Fedora: Create windows 8.1 bootable USB
I tried everything and nothing works I have 2 brand new USB keys 3 more packaged. I have 3 valid Windows 8.1 ISO files and yet no approach works.
I tried Unetbootin takes forever to copy 4.3GB to the USB stick and does not work. I tried Ask Fedora approach using:
1) Formatting USB drive to FAT32 and using:
su -c 'dd if=/home/kristjan/Prejemi/win.iso of=/dev/sdc bs=400M'
This takes 30min to complete and nothing files are copied to the drive but it does not boot. When I mount it after it's now showing as FAT but as UDF.
2) Formatting USB Drive to NTFS and using:
su -c 'dd if=/home/kristjan/Prejemi/win.iso of=/dev/sdc bs=8M'
This takes 30min same as above.
3) I tried using GParted approach shown here:
SuperUser: Windows USB from Fedora
This one wants to boot but does not. I reboot, press ENTER>F12 To get to boot selection menu I select the USB drive and it does not skip back to boot selection screen like above solutions do but it just stays on a black screen with a blinking _ cursor.
4) I tried setting the boot flag from GParted and using DD but does not work either.
Why is this so hard on Linux systems.

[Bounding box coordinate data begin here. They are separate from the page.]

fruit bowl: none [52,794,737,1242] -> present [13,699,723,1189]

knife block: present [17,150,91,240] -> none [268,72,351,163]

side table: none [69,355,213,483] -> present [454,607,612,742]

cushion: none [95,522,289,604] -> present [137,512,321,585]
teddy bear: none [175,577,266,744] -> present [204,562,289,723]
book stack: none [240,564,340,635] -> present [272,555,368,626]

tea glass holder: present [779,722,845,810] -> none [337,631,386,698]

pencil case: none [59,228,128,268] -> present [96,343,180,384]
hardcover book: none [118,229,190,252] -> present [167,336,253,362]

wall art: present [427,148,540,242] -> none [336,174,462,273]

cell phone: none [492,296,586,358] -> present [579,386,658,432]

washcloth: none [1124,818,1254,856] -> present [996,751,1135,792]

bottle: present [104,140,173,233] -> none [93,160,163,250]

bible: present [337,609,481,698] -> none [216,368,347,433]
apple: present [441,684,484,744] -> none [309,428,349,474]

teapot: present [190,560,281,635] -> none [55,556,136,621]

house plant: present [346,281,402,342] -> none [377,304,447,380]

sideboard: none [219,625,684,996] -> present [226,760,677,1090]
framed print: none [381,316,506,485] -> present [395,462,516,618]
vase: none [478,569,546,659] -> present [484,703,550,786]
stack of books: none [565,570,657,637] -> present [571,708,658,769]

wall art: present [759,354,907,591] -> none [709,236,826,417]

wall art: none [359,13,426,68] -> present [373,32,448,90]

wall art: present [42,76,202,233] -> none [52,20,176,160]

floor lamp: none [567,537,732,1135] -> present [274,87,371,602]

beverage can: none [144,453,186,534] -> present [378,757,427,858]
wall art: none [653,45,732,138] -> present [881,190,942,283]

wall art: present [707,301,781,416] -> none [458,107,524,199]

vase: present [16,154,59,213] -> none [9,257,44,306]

I mean on Windows/Machintosh I can create a bootable USB stick in 10min. On Linux it takes 30min to copy the ISO contents and then nothing works : (
Solution 1:
Just now, I successfully created a bootable USB from a Windows 8.1 ISO containing a UDF filesystem. This will properly boot a UEFI machine into UEFI mode for subsequent install. It will not boot a BIOS machine or a UEFI machine in BIOS compatibility mode.
-
Mount the ISO:
sudo mount -t udf -o loop,ro,unhide /path/to/file.iso /mnt
Insert the USB drive.
-
Run
fdisk
and specify the device name of the USB drive; for example:sudo fdisk /dev/sdc
Delete any existing partition table and create a new one.
Create a new partition of at least 4.5 GB. Mark it bootable and set its type to 7 (HPFS/NTFS/ExFAT).
Write changes and exit
fdisk
.-
Create a FAT-32 file system in the new partition; for example:
sudo mkfs.vfat -F 32 /dev/sdc1
-
Mount this partition to an existing subdirectory; for example:
sudo mount /dev/sdc1 /media/usbstick
-
Copy all of the files from the mounted ISO into this directory:
sudo cp -rv /mnt/* /media/usbstick
-
Sync the file systems just to be sure:
sudo sync
-
Unmount both items previously mounted:
sudo umount /media/usbstick sudo umount /mnt
Solution 2:
Creating a bootable Windows install USB isn't too tricky if you install ms-sys:
# First, format /dev/sdX with a single partition (w/bootable flag set)
# Then, run the following
dev="/dev/sdX"
sudo mount -o loop win.iso /mntA
sudo mkfs.ntfs -f -L win ${dev}1
sudo ms-sys -7 ${dev}
sudo mount ${dev}1 /mntB
rsync -aP /mntA /mntB
sudo sync ${dev}
sudo umount /mntA /mntB
If you're trying to install Windows 8 to the USB drive, it gets slightly more complicated. See the guide here: https://thesquareplanet.com/blog/installing-windows-8-1-to-go-on-usb-drive-from-linux/
Solution 3:
dd
overwrites whole filesystem, so the formatting to FAT32 or NTFS before running dd
makes no sense.
if you are 100% sure that your Windows-8.1 ISO image /home/kristjan/Prejemi/win.iso
is able to boot from USB you can try to install liveusb-creator package using
sudo yum install liveusb-creator
and use it to transfer ISO data to USB stick.
Edit: Another alternative is unetbootin
package which does basically the same thing of producing bootable USB stick from ISO.